YA Dystopian novels don’t teach you how to live in a dystopia.
One thing that aggravates me most about YA dystopian novels is the amount of angst and edginess. It makes sense, however, since the novels are written for a young audience…
After reading a few dystopian novels from this class, I started paying more attention to what these books, and what popular media teaches it’s audience. In this blog, I want to discuss how YA dystopian novels teach teenagers the wrong values. I will be looking The Hunger Games by Suzanne Collins to exemplify a typical popular YA dystopian novel.
I am the main character.
YA dystopian novels are reflective of teenage fears regarding our society and our own lives. The fears come with feelings of being misunderstood as a teenager. As we grow and experience new emotions and new problems, we believe that no one else shares the same struggles, so we believe that we are misunderstood. These characteristics of being alone, misunderstood, and different is what forms the main character of most dystopian novels. We feel like we are the protagonist in our own lives.
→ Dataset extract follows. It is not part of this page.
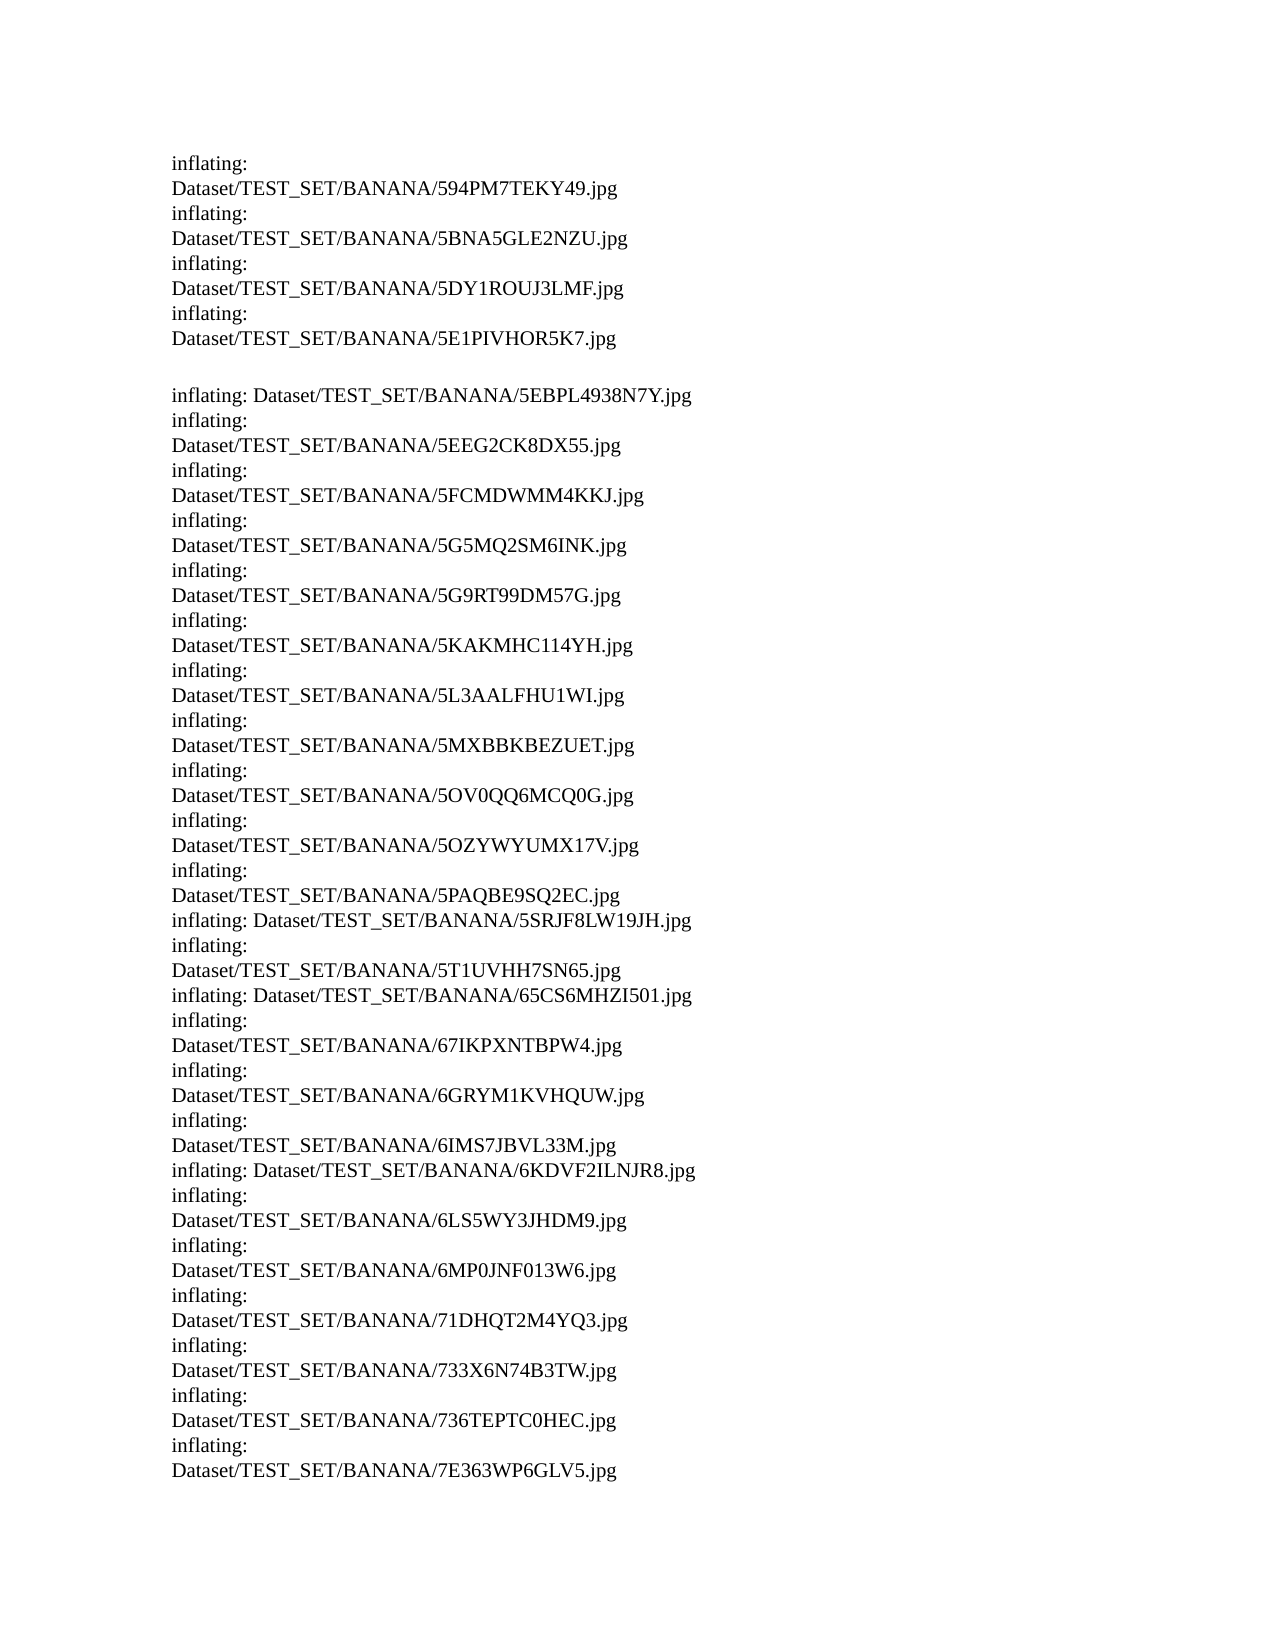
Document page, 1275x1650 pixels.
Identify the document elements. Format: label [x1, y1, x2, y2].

The truth is, there are no antagonists or protagonists in this world: just people. Though we may be the main characters in our own lives, we shouldn’t always be so focused on our own struggles. Of course, America was designed to be a country that promotes individualism, however we shouldn’t forget that everyone has their own struggles, have similar life experiences, and interact/work together. When we recognize the entire world and realize that you are not only the main character of a single story, but a also a character in 8 billion other stories, we might become more aware of our true purpose and role in this world.
The world is against me.
In The Hunger Games, we see a world filled with violence. In the Arena, you have to fight, to put on a good show, and to kill in order to reap your rewards. If you don’t, you die. The world is against you (because you are misunderstood). The Hunger Games also teaches that your freedom and long term happiness comes from a romantic relationship. Much of the plot revolves around Katniss’s interaction with Peeta.
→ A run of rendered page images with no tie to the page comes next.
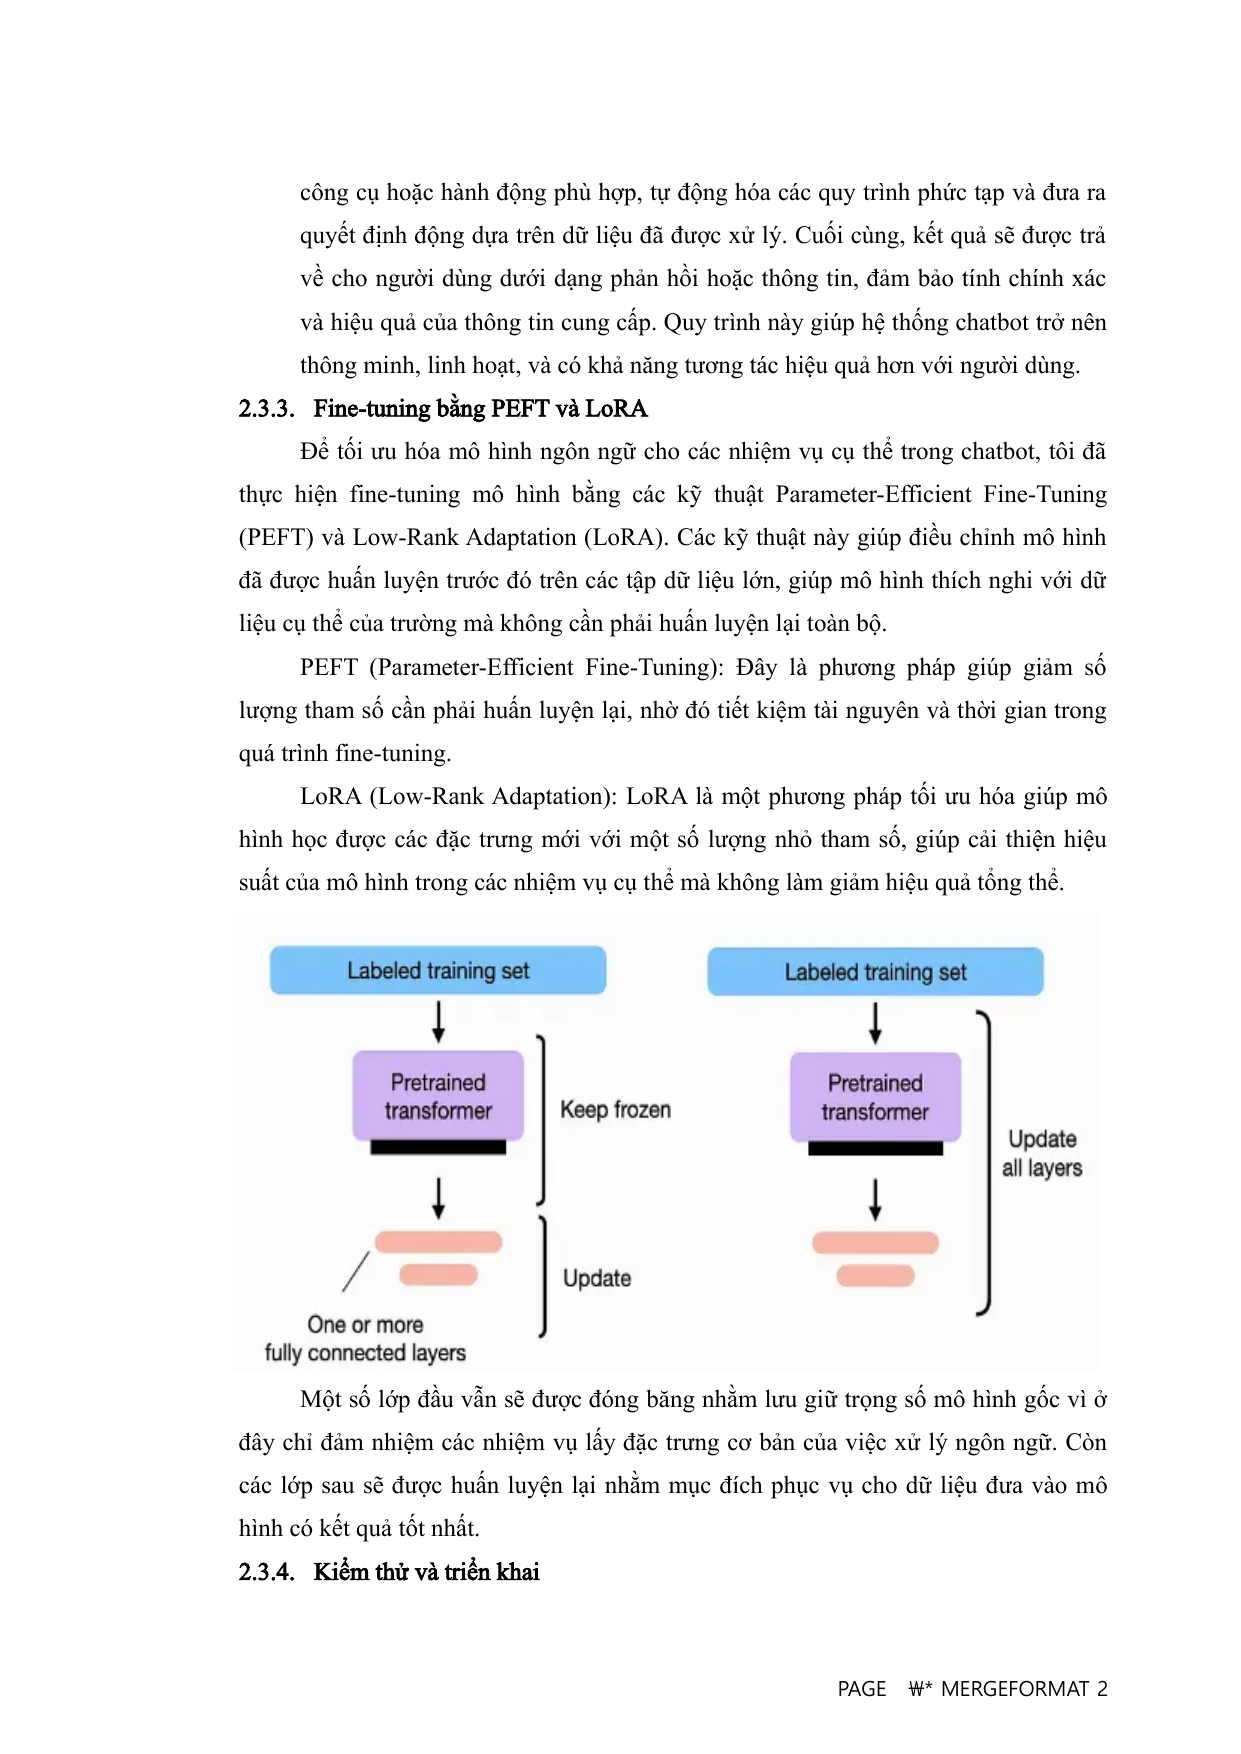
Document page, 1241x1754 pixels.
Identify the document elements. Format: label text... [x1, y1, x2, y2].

text LoRA (Low-Rank Adaptation): LoRA là một phương pháp tối ưu hóa giúp mô hình học được các đặc trưng mới với một số lượng nhỏ tham số, giúp cải thiện hiệu suất của mô hình trong các nhiệm vụ cụ thể mà không làm giảm hiệu quả tổng thể. [239, 781, 1108, 896]
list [300, 177, 1108, 378]
list Kiểm thử và triển khai [239, 1556, 1108, 1585]
text PEFT (Parameter-Efficient Fine-Tuning): Đây là phương pháp giúp giảm số lượng tham số cần phải huấn luyện lại, nhờ đó tiết kiệm tài nguyên và thời gian trong quá trình fine-tuning. [239, 652, 1108, 767]
list Fine-tuning bằng PEFT và LoRA [239, 393, 1108, 422]
text Một số lớp đầu vẫn sẽ được đóng băng nhằm lưu giữ trọng số mô hình gốc vì ở đây chỉ đảm nhiệm các nhiệm vụ lấy đặc trưng cơ bản của việc xử lý ngôn ngữ. Còn các lớp sau sẽ được huấn luyện lại nhằm mục đích phục vụ cho dữ liệu đưa vào mô hình có kết quả tốt nhất. [239, 1384, 1108, 1542]
picture [231, 910, 1102, 1371]
text Để tối ưu hóa mô hình ngôn ngữ cho các nhiệm vụ cụ thể trong chatbot, tôi đã thực hiện fine-tuning mô hình bằng các kỹ thuật Parameter-Efficient Fine-Tuning (PEFT) và Low-Rank Adaptation (LoRA). Các kỹ thuật này giúp điều chỉnh mô hình đã được huấn luyện trước đó trên các tập dữ liệu lớn, giúp mô hình thích nghi với dữ liệu cụ thể của trường mà không cần phải huấn luyện lại toàn bộ. [239, 436, 1108, 637]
In my opinion, I believe that the world is not against us. The world works simple whatever way the world works, regardless if it’s in your favor or not. Our government does not intentionally want to make it’s people suffer. Your liberty and long term happiness also does not have to come from a successful romantic relationship. If you take a look down below at the video I posted, it discusses more about happiness, and how your environment will always work against you. The world isn’t necessarily against you, it’s just the way it is. Your happiness does not depend on what you do and do not possess.
The hero is chosen.
In The Hunger Games, Katniss has to volunteer as tribute in order to save her little sister. She doesn’t have much choice but to become the Hero. Peeta is also chosen. In a dystopian novel, the hero is often chosen, or becomes a hero due to a stroke of good or bad luck. What this teaches us is that regular folk can’t do anything unless they are called upon.
In reality, there is no guarantee that someone will ever be called upon to change their social environments. If you continue to play the victim due to your environments, you will only continue to be the victim. A hero doesn’t have to be chosen: a hero only needs to take initiative.
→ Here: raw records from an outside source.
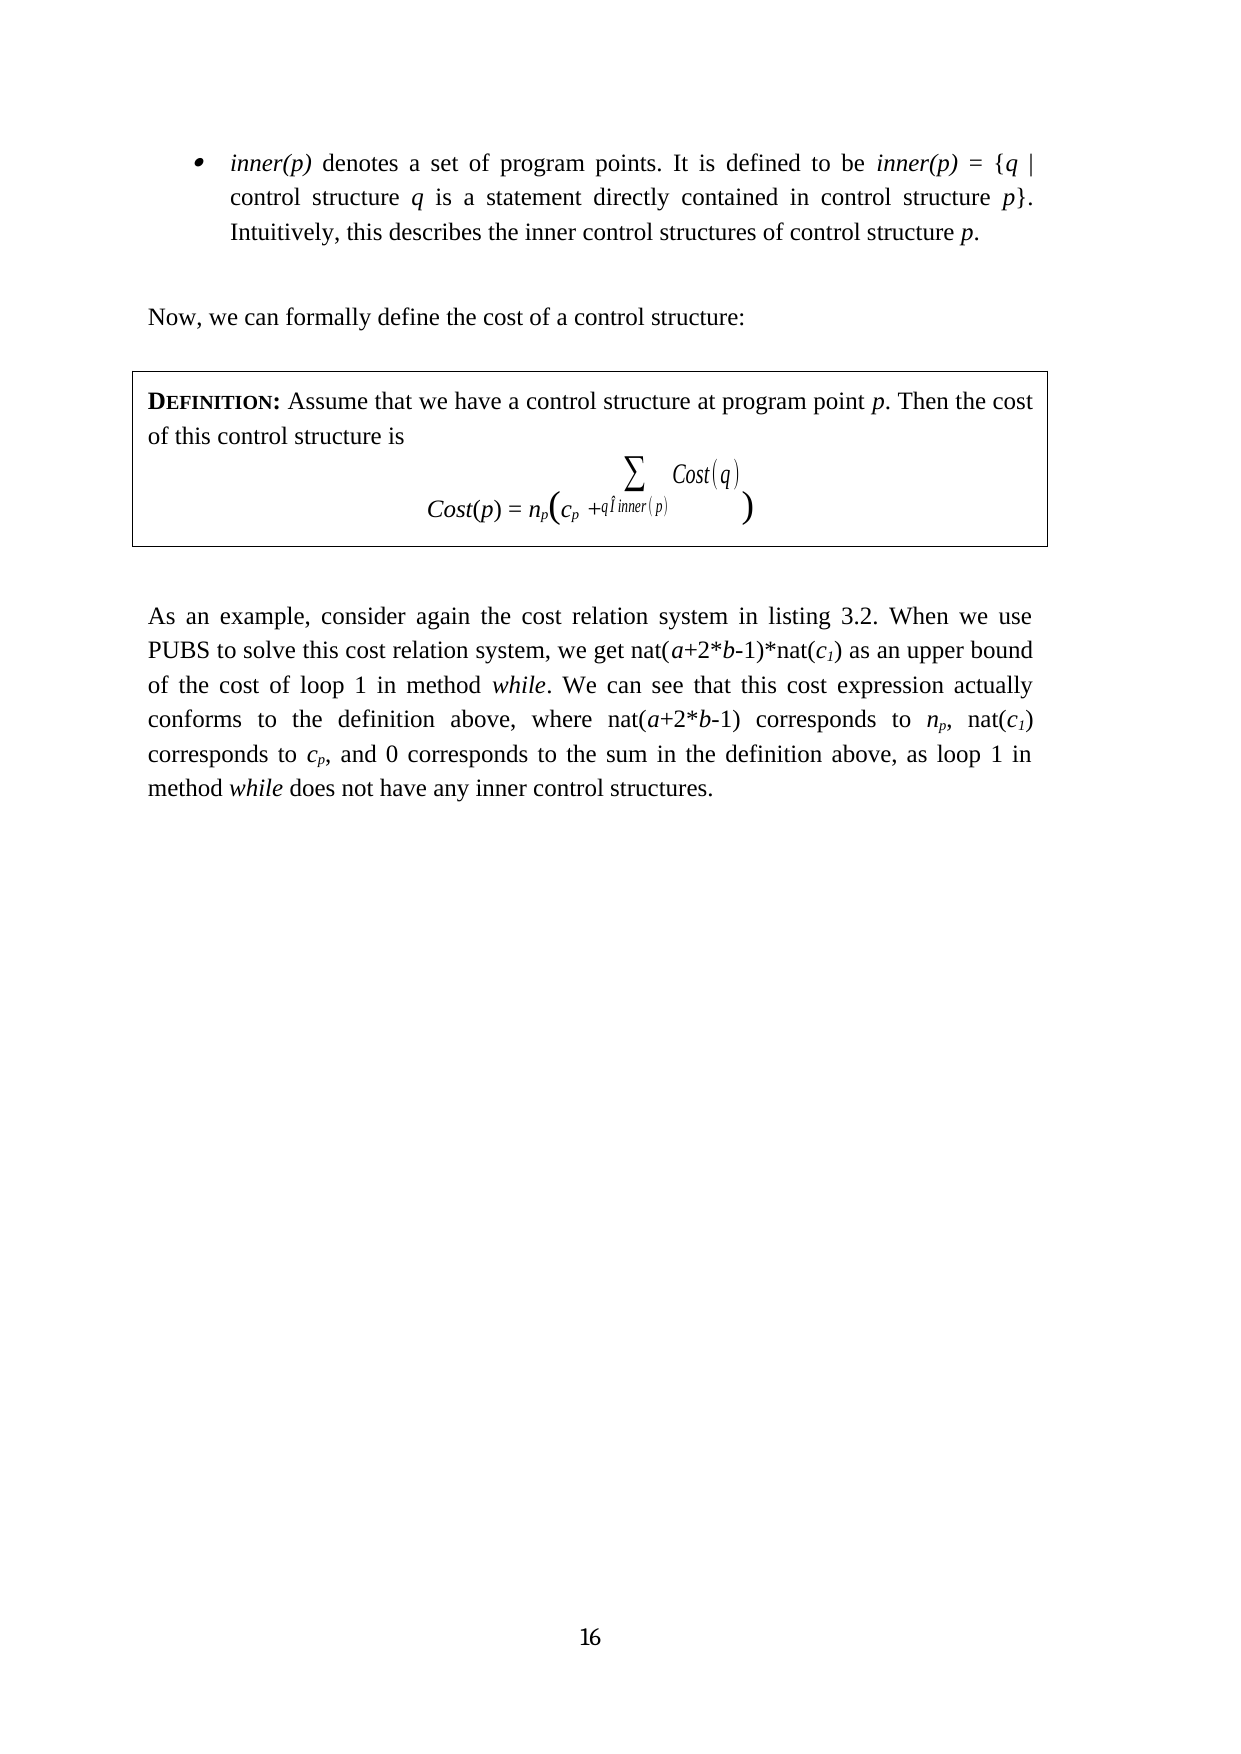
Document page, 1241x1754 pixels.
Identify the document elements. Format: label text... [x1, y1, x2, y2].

text Now, we can formally define the cost of a control structure: [148, 302, 1033, 331]
list inner(p) denotes a set of program points. It is defined to be inner(p) = {q | control structure q is a statement directly contained in control structure p}. Intuitively, this describes the inner control structures of control structure p. [192, 148, 1033, 245]
table_header Definition: Assume that we have a control structure at program point p. Then the cost of this control structure is Cost(p) = np(cp +) [133, 372, 1047, 546]
text As an example, consider again the cost relation system in listing 3.2. When we use PUBS to solve this cost relation system, we get nat(a+2*b-1)*nat(c1) as an upper bound of the cost of loop 1 in method while. We can see that this cost expression actually conforms to the definition above, where nat(a+2*b-1) corresponds to np, nat(c1) corresponds to cp, and 0 corresponds to the sum in the definition above, as loop 1 in method while does not have any inner control structures. [148, 601, 1033, 802]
In conclusion, I don’t believe that dystopian novels teach great values for maturing teenagers. There are probably healthier messages that a dystopian novel could convey.
My ideas stemmed from this book Triggers by Marshall Goldsmith. It’s a self-help book that teaches about how much the environment can affect your behavior. In the video below, Marshall explains that happiness doesn’t come from achievement: that’s called a TV commercial. Happiness is a process, not a result. Many of the messages conveyed in dystopian novels go against what Marshall tries to make his audience understand.